**What you will do**: Examine each line of the data. Copy the line if it includes the word "linejoin".

(Saved data entries)
= Beginning of Section =

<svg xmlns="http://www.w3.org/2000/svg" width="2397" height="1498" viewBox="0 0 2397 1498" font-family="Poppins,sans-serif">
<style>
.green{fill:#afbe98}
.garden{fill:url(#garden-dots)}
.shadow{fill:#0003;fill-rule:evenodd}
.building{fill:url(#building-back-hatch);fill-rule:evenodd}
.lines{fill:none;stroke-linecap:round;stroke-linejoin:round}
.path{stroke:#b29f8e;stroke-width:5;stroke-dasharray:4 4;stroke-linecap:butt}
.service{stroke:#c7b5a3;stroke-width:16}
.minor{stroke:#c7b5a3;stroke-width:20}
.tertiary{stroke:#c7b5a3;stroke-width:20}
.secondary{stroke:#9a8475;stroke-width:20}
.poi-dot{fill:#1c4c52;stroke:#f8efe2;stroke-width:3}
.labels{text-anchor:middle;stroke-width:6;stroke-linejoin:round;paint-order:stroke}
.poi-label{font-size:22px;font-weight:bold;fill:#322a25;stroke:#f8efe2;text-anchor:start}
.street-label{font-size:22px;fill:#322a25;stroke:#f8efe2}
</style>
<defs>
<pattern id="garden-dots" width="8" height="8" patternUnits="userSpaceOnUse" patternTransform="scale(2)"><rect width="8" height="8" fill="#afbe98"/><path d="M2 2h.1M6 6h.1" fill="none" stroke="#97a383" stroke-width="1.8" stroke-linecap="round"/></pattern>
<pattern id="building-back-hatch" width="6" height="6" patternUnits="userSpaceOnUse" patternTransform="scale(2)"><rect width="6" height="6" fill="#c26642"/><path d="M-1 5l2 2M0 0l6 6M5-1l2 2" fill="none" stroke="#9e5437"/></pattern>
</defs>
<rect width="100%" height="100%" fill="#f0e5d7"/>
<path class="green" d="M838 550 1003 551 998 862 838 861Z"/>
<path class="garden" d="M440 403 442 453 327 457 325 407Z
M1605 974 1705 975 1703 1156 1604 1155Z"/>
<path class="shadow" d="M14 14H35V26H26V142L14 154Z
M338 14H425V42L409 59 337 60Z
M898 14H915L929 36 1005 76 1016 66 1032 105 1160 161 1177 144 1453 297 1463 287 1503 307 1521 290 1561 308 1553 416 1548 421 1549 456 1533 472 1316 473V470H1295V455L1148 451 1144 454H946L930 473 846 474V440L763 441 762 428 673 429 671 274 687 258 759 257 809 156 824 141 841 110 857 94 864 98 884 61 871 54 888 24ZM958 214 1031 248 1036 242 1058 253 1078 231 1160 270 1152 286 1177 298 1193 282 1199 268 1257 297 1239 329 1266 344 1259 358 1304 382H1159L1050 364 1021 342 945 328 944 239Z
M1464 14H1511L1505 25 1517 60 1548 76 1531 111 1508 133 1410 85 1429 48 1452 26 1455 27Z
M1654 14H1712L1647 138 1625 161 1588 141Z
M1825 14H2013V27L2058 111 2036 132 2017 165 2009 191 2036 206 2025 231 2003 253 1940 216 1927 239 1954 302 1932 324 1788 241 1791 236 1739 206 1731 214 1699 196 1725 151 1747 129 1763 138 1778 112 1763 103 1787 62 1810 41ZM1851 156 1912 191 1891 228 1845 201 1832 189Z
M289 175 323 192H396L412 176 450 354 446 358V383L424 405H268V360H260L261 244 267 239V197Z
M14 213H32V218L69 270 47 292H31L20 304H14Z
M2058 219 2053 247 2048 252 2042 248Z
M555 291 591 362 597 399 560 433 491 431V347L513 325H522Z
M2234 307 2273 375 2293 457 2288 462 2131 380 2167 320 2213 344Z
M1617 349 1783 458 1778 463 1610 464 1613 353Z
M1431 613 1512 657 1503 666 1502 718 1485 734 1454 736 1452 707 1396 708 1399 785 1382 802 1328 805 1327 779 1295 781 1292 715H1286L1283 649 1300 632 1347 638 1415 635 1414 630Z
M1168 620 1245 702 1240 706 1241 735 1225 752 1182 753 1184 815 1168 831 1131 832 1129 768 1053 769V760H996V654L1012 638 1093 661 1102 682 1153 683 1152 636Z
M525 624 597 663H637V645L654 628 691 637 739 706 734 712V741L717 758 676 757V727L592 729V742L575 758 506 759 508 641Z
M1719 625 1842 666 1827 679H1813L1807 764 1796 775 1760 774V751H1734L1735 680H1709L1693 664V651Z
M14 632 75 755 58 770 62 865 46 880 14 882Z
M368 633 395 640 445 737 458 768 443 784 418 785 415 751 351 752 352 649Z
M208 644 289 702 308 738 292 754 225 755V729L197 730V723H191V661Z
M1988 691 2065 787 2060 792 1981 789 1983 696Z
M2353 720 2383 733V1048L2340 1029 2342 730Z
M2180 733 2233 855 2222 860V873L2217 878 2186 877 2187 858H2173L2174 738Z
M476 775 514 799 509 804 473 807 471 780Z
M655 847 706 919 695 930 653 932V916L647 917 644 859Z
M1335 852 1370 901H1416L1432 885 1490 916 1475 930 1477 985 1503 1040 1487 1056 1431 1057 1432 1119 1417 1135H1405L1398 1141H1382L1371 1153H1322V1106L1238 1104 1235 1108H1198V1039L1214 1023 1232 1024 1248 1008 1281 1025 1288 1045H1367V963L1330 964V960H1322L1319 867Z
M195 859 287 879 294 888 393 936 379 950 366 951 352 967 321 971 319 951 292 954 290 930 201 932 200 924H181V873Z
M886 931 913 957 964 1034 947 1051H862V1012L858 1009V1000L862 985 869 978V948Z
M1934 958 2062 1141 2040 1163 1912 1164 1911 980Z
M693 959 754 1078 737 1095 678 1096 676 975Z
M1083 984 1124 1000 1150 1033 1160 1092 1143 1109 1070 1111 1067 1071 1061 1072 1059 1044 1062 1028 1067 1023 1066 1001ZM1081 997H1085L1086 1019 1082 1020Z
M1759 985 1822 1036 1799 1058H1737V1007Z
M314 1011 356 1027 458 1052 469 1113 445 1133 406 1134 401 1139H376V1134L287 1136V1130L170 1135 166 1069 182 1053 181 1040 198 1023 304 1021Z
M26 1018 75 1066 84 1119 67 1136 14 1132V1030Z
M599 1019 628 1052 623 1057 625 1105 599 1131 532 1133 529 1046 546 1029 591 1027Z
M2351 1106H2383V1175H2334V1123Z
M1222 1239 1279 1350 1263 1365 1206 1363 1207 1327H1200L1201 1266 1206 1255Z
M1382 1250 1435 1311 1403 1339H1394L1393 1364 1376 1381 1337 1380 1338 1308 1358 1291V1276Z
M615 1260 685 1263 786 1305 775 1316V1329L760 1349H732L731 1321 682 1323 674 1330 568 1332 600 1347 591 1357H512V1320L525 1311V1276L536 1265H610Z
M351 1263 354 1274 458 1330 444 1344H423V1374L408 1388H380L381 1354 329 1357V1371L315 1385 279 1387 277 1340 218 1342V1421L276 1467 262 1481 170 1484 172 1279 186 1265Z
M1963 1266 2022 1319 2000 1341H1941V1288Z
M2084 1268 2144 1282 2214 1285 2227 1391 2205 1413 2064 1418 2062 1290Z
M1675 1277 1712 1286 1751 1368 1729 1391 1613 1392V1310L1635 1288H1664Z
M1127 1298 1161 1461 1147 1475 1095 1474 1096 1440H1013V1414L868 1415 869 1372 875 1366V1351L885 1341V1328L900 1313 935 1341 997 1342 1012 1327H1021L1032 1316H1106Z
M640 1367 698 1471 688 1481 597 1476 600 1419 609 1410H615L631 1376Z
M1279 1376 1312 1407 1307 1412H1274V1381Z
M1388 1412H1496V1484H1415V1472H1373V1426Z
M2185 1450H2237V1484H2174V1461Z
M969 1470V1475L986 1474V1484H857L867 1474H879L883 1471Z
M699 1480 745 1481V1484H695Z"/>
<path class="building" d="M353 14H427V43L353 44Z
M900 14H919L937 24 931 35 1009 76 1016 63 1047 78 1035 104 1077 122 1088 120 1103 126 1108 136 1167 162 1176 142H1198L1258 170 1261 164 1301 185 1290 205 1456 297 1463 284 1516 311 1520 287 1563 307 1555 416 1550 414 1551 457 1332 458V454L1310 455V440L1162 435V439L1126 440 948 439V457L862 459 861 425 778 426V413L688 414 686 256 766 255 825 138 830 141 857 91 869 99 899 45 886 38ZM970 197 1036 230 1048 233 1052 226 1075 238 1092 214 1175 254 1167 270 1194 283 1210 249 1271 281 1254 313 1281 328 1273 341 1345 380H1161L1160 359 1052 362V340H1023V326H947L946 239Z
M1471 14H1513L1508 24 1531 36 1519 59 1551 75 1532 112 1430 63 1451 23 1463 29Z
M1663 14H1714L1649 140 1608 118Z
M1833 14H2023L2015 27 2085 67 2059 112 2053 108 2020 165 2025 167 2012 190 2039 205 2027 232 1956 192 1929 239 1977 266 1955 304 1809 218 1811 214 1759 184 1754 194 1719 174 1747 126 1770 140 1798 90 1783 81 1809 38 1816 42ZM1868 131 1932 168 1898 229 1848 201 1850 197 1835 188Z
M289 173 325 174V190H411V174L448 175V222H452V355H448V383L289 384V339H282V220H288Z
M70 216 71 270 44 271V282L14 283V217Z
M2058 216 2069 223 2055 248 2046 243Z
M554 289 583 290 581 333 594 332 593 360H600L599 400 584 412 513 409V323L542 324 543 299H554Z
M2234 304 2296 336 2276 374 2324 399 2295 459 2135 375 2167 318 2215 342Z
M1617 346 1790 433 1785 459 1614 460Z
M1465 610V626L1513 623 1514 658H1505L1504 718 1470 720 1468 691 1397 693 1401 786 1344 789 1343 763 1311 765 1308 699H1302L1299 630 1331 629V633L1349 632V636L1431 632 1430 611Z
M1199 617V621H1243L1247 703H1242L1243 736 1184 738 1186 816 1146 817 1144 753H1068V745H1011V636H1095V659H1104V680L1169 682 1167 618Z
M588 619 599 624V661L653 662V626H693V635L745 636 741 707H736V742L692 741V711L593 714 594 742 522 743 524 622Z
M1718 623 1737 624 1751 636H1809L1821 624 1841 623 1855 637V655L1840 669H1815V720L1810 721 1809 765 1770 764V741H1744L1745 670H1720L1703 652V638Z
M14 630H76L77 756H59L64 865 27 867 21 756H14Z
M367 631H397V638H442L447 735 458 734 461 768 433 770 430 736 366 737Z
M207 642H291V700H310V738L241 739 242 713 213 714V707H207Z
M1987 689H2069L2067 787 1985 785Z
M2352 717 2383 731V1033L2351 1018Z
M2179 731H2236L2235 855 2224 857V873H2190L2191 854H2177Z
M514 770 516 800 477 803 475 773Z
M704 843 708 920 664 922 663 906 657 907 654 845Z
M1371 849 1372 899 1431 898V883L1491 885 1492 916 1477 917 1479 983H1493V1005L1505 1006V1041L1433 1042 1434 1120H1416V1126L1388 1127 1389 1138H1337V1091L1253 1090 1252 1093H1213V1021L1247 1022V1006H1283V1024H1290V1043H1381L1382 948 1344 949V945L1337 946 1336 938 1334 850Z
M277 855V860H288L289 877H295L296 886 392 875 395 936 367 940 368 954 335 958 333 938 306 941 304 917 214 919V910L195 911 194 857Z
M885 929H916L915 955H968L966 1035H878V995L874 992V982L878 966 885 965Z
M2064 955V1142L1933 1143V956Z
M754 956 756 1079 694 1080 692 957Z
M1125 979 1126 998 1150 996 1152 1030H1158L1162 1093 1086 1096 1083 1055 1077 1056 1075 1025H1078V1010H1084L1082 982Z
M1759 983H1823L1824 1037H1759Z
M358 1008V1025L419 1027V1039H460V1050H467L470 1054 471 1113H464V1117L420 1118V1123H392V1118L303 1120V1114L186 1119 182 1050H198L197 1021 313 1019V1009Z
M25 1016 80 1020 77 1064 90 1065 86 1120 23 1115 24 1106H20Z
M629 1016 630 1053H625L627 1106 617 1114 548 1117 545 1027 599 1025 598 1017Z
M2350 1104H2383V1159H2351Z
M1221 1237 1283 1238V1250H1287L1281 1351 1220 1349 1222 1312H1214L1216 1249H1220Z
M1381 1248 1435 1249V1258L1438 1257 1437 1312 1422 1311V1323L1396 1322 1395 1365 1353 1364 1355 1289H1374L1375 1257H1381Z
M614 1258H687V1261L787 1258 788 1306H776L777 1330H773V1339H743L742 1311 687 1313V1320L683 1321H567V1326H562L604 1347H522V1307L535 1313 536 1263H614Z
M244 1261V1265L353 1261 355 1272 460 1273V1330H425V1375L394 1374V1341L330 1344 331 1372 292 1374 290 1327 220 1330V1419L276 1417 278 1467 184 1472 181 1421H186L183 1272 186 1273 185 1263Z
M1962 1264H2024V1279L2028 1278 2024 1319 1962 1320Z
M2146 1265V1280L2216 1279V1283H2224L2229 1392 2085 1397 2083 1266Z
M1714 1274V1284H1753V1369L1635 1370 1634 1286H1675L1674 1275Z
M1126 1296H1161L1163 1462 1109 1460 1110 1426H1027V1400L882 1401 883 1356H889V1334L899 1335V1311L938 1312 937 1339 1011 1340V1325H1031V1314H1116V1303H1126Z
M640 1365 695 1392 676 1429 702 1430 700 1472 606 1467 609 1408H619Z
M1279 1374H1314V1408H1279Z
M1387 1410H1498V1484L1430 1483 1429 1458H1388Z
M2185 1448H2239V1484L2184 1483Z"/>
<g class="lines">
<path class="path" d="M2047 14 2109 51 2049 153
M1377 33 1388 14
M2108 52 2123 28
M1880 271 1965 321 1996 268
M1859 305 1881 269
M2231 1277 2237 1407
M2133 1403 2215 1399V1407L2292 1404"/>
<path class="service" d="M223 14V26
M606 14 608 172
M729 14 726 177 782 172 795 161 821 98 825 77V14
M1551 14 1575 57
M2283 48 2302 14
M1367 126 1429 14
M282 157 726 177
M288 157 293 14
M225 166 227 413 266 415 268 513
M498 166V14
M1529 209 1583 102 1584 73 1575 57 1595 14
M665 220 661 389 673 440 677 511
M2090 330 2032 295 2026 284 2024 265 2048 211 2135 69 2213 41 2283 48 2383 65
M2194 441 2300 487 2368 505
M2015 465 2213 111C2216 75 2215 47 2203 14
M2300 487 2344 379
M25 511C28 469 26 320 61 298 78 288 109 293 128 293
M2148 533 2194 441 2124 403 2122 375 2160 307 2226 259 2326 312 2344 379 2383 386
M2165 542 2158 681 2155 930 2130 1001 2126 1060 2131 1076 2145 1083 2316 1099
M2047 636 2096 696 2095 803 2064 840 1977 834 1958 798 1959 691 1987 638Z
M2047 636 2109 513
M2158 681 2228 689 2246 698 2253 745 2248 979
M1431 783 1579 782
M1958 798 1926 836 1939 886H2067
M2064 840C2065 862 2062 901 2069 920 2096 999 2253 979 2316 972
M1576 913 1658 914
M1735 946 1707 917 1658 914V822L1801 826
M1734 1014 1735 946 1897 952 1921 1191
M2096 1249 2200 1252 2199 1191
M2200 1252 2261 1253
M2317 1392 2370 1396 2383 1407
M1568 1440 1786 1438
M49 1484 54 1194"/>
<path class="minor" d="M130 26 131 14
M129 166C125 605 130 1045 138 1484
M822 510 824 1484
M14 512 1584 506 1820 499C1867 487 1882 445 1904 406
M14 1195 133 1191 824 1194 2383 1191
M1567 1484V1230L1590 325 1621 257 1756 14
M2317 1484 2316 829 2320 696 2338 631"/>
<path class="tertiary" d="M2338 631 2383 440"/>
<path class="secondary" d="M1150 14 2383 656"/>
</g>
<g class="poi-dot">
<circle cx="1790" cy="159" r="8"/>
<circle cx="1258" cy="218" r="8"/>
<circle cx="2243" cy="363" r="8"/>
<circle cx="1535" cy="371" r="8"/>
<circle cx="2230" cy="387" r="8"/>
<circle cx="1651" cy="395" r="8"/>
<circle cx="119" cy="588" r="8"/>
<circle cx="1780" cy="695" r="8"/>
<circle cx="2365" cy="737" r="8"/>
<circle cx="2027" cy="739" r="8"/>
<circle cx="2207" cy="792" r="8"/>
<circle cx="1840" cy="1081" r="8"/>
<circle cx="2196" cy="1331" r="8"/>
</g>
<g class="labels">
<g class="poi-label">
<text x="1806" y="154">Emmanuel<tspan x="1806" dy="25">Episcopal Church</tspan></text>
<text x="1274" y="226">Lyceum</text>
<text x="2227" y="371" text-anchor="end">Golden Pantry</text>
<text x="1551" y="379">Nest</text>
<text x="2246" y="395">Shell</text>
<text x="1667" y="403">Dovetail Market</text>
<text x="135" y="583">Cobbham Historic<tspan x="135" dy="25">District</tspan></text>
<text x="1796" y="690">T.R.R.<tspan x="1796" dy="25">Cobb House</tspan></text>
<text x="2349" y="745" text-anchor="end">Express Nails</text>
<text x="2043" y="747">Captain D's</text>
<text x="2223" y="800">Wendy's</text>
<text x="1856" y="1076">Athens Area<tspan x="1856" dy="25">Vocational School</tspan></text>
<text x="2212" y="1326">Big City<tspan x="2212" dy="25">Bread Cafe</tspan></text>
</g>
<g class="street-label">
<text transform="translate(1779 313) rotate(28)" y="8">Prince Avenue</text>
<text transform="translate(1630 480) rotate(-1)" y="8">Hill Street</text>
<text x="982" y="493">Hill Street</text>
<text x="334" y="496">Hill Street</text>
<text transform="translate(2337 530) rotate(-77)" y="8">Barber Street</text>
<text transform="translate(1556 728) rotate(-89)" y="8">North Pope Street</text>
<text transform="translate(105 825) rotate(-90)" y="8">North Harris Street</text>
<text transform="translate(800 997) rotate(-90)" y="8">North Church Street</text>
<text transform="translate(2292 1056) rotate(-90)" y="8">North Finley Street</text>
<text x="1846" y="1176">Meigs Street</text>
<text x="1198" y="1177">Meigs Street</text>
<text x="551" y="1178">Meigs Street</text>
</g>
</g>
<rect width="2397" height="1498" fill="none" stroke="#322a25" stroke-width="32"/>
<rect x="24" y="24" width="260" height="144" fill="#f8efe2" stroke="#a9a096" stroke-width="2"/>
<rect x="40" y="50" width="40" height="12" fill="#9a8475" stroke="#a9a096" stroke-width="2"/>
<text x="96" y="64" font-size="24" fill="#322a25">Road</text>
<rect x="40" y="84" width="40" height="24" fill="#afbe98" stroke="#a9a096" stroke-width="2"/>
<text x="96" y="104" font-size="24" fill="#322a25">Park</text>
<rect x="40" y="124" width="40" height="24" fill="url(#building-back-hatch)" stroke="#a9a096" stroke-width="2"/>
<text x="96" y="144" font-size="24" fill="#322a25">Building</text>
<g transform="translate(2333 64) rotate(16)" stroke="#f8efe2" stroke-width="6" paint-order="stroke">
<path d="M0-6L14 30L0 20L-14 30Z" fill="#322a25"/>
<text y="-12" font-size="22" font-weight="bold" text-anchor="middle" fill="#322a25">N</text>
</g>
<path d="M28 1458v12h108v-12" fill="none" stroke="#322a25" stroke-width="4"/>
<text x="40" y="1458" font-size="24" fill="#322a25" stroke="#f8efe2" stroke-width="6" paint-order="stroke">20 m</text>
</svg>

= End of Section =

**The answer**:
.lines{fill:none;stroke-linecap:round;stroke-linejoin:round}
.labels{text-anchor:middle;stroke-width:6;stroke-linejoin:round;paint-order:stroke}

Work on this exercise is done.